The Real Reason That Wi-Fi Is Banned In This American Town

Fast Wi-Fi is increasingly an expectation in American cities and towns. According to, the average Wi-Fi speed across the country is 99.3 Mbps – plenty fast enough to stream movies in HD and download small files relatively quickly. Combined with the proliferation of cellular networks, U.S. residents are able to connect to the internet nearly everywhere they go.

The town of Green Bank, West Virginia, is sort of an exception to the rule. The tiny hamlet with about 182 full-time residents sits in a lush valley south of Monongahela National Forest. Here, in the rural Allegheny Mountains, the hustle and bustle of city life are all but forgotten. The town hosts but a few restaurants and shops, mostly within its small town center. The nearby Green Bank Observatory is lined with hiking trails easily routable via HikingProject. The observatory is among the region's top employers, with 100 full-time employees and an additional 40 during the busy summer season – nearly the population of the entire town.

It's this same observatory that prevents the town from having access to Wi-Fi.

Why Wi-Fi is banned in Green Bank, West Virginia

The Green Bank Observatory is home to the massive Green Bank Telescope, operated by the National Science Foundation since 1957. This site is among the most important places in the United States for studying what lies beyond the reaches of our planet. Among other feats, the Green Bank Telescope is responsible for an incredibly detailed image of the moon's Tycho Crater and discovering the largest neutron star ever recorded.

Above you'll see a tour of the facility, as published in February of 2022. This video was originally recorded to be shown as a "virtual tour" of the Green Bank Telescope (GBT) for a STEM Festival, but is available now to the public on YouTube. 

The telescope, along with other scientific equipment at the observatory, detects faint signals from outer space, according to Popular Mechanics. Because of the sensitive nature of the equipment, distracting signals such as those produced by Wi-Fi networks are effectively banned in the town. Part of the ban is on the books as a 13,000-square-mile National Radio Quiet Zone (NRQZ). The FCC and NTIA created the NRQZ back in 1958, as shown in documentation at the National Radio Astronomy Observatory. The NRQZ covers a large portion of West Virginia and overlaps into Maryland and Virginia. The ban restricts some electrical signal use and is largely the reason you're unable to find a cell signal outside of the largest city centers. Wi-Fi, Bluetooth, and similar electrical signal use are not banned in this area.

Another exclusion zone covers the 10-mile radius around the observatory called the West Virginia Radio Astronomy Zone (WVRAZ), as shown in the West Virginia Legislature's "Radio Astronomy and Zoning Act" still in force today. The WVRAZ is the more restrictive of the two areas, banning the use of Wi-Fi, cellular connectivity, Bluetooth, and other signals with electrical emissions above a certain threshold.

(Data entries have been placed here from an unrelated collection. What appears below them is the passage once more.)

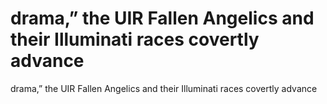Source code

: # drama,” the UIR Fallen Angelics and their Illuminati races covertly advance

drama,” the UIR Fallen Angelics and their Illuminati races covertly advance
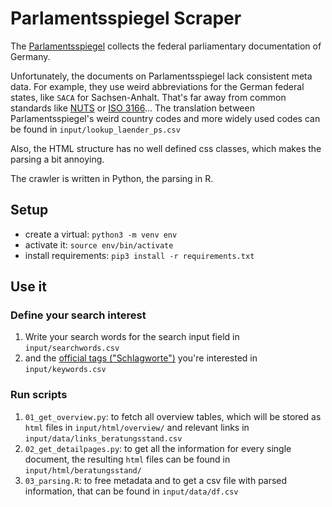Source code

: # Parlamentsspiegel Scraper
 
 The [Parlamentsspiegel](https://www.parlamentsspiegel.de/home/einfache-suche.html) collects the federal parliamentary documentation of Germany. 

Unfortunately, the documents on Parlamentsspiegel lack consistent meta data. For example, they use weird abbreviations for the German federal states, like `SACA` for Sachsen-Anhalt. That's far away from common standards like [NUTS](https://en.wikipedia.org/wiki/NUTS) or [ISO 3166](https://en.wikipedia.org/wiki/ISO_3166)... The translation between Parlamentsspiegel's weird country codes and more widely used codes can be found in `input/lookup_laender_ps.csv`

Also, the HTML structure has no well defined css classes, which makes the parsing a bit annoying.

The crawler is written in Python, the parsing in R.

## Setup

* create a virtual: `python3 -m venv env`
* activate it: `source env/bin/activate`
* install requirements: `pip3 install -r requirements.txt`

## Use it

### Define your search interest

1. Write your search words for the search input field in `input/searchwords.csv`
2. and the [official tags ("Schlagworte")](https://www.parlamentsspiegel.de/sites/parlamentsspiegel/home/indexeinblick.html) you're interested in `input/keywords.csv`

### Run scripts 

1. `01_get_overview.py`: to fetch all overview tables, which will be stored as `html` files in `input/html/overview/` and relevant links in `input/data/links_beratungsstand.csv`
2. `02_get_detailpages.py`: to get all the information for every single document, the resulting `html` files can be found in `input/html/beratungsstand/`
3. `03_parsing.R`: to free metadata and to get a csv file with parsed information, that can be found in `input/data/df.csv`


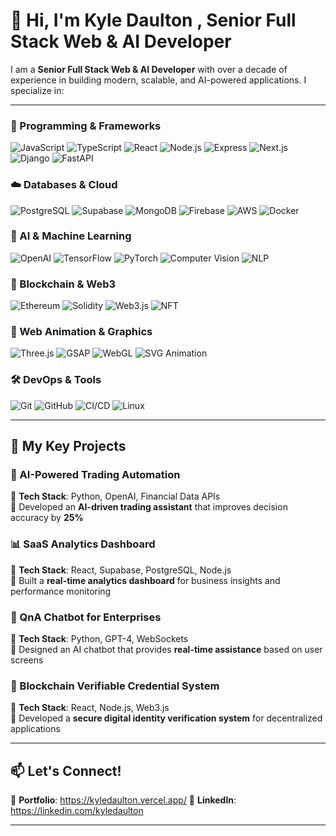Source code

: # 👋 Hi, I'm Kyle Daulton , Senior Full Stack Web & AI Developer

I am a **Senior Full Stack Web & AI Developer** with over a decade of experience in building modern, scalable, and AI-powered applications. I specialize in:  

---

### 🚀 Programming & Frameworks  
![JavaScript](https://img.shields.io/badge/JavaScript-F7DF1E?style=flat&logo=javascript&logoColor=black)  ![TypeScript](https://img.shields.io/badge/TypeScript-007ACC?style=flat&logo=typescript&logoColor=white)  ![React](https://img.shields.io/badge/React-61DAFB?style=flat&logo=react&logoColor=black)  ![Node.js](https://img.shields.io/badge/Node.js-339933?style=flat&logo=nodedotjs&logoColor=white)  ![Express](https://img.shields.io/badge/Express-000000?style=flat&logo=express&logoColor=white)  ![Next.js](https://img.shields.io/badge/Next.js-000000?style=flat&logo=nextdotjs&logoColor=white)  ![Django](https://img.shields.io/badge/Django-092E20?style=flat&logo=django&logoColor=white)  ![FastAPI](https://img.shields.io/badge/FastAPI-009688?style=flat&logo=fastapi&logoColor=white)  

### ☁️ Databases & Cloud  
![PostgreSQL](https://img.shields.io/badge/PostgreSQL-336791?style=flat&logo=postgresql&logoColor=white)  ![Supabase](https://img.shields.io/badge/Supabase-3ECF8E?style=flat&logo=supabase&logoColor=white)  ![MongoDB](https://img.shields.io/badge/MongoDB-47A248?style=flat&logo=mongodb&logoColor=white)  ![Firebase](https://img.shields.io/badge/Firebase-FFCA28?style=flat&logo=firebase&logoColor=black)  ![AWS](https://img.shields.io/badge/AWS-232F3E?style=flat&logo=amazon-aws&logoColor=white)  ![Docker](https://img.shields.io/badge/Docker-2496ED?style=flat&logo=docker&logoColor=white)  

### 🤖 AI & Machine Learning  
![OpenAI](https://img.shields.io/badge/OpenAI-412991?style=flat&logo=openai&logoColor=white)  ![TensorFlow](https://img.shields.io/badge/TensorFlow-FF6F00?style=flat&logo=tensorflow&logoColor=white)  ![PyTorch](https://img.shields.io/badge/PyTorch-EE4C2C?style=flat&logo=pytorch&logoColor=white)  ![Computer Vision](https://img.shields.io/badge/Computer%20Vision-009688?style=flat)  ![NLP](https://img.shields.io/badge/NLP-8A2BE2?style=flat)  

### 🔗 Blockchain & Web3  
![Ethereum](https://img.shields.io/badge/Ethereum-3C3C3D?style=flat&logo=ethereum&logoColor=white)  ![Solidity](https://img.shields.io/badge/Solidity-363636?style=flat&logo=solidity&logoColor=white)  ![Web3.js](https://img.shields.io/badge/Web3.js-F16822?style=flat)  ![NFT](https://img.shields.io/badge/NFT-FF5733?style=flat)  

### 🎨 Web Animation & Graphics  
![Three.js](https://img.shields.io/badge/Three.js-000000?style=flat&logo=threedotjs&logoColor=white)  ![GSAP](https://img.shields.io/badge/GSAP-88CE02?style=flat)  ![WebGL](https://img.shields.io/badge/WebGL-990000?style=flat)  ![SVG Animation](https://img.shields.io/badge/SVG%20Animation-FFB13B?style=flat)  

### 🛠️ DevOps & Tools  
![Git](https://img.shields.io/badge/Git-F05032?style=flat&logo=git&logoColor=white)  ![GitHub](https://img.shields.io/badge/GitHub-181717?style=flat&logo=github&logoColor=white)  ![CI/CD](https://img.shields.io/badge/CI/CD-20C997?style=flat)  ![Linux](https://img.shields.io/badge/Linux-FCC624?style=flat&logo=linux&logoColor=black)  

---

## 📌 **My Key Projects**  

### 🚀 AI-Powered Trading Automation  
🔹 **Tech Stack**: Python, OpenAI, Financial Data APIs  
🔹 Developed an **AI-driven trading assistant** that improves decision accuracy by **25%**  

### 📊 SaaS Analytics Dashboard  
🔹 **Tech Stack**: React, Supabase, PostgreSQL, Node.js  
🔹 Built a **real-time analytics dashboard** for business insights and performance monitoring  

### 🤖 QnA Chatbot for Enterprises  
🔹 **Tech Stack**: Python, GPT-4, WebSockets  
🔹 Designed an AI chatbot that provides **real-time assistance** based on user screens  

### 🔐 Blockchain Verifiable Credential System  
🔹 **Tech Stack**: React, Node.js, Web3.js  
🔹 Developed a **secure digital identity verification system** for decentralized applications  

---

## 📫 **Let's Connect!**  
🔗 **Portfolio**: https://kyledaulton.vercel.app/
🔗 **LinkedIn**: https://linkedin.com/kyledaulton  

---

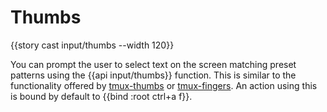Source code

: # Thumbs

{{story cast input/thumbs --width 120}}

You can prompt the user to select text on the screen matching preset patterns using the {{api input/thumbs}} function. This is similar to the functionality offered by [tmux-thumbs](https://github.com/fcsonline/tmux-thumbs) or [tmux-fingers](https://github.com/Morantron/tmux-fingers/). An action using this is bound by default to {{bind :root ctrl+a f}}.
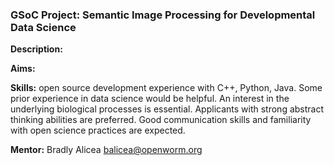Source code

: ### GSoC Project: Semantic Image Processing for Developmental Data Science  


**Description:**  


**Aims:**  


**Skills:** open source development experience with C++, Python, Java. Some prior experience in data science would be helpful. An interest in the underlying biological processes is essential. Applicants with strong abstract thinking abilities are preferred. Good communication skills and familiarity with open science practices are expected.  


**Mentor:** Bradly Alicea [balicea@openworm.org](mailto:balicea@openworm.org)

Is Green Bank off the grid? Sort of

Back in 2015, Washingtonian reported that residents of Green Bank were not allowed to use cell phones or other forms of modern technology that could disrupt the work of the telescope. The remote nature of the town, and the ease of falling "off the grid" here, were said to make Green Bank a hot spot — pun intended  — for technophobes looking to distance themselves from the digital era. Fast forward several years and you'll find the Green Bank Observatory website's description of how internet connectivity is most certainly available in the nearby town, if you know where to look. 

"Internet is provided to homes, schools, and businesses using legacy copper phone lines," wrote Jill Malusky, Public Relations for the Green Bank Observatory. "A lack of maintenance on these lines, and no updates or modernization of equipment, means that the internet in this region falls well below standards of service designated by the Federal Communications Commission (FCC). All of these challenges have made it difficult to attract new ISPs to improve service." So while the Green Bank Observatory is the main reason why internet access is limited in the area, it is this same organization that's spearheading efforts to make sure access to the outside world is available to all citizens. "Internet access is fundamental to the work of the Green Bank Observatory, and our staff work closely with area schools, libraries, businesses, and local government to advocate for improved internet for the region."

Anyone fancying a trip can pay a visit to the observatory. Administration at the observatory encourage visitors to take tours and have a fully working and often-updated website and social media presence, too.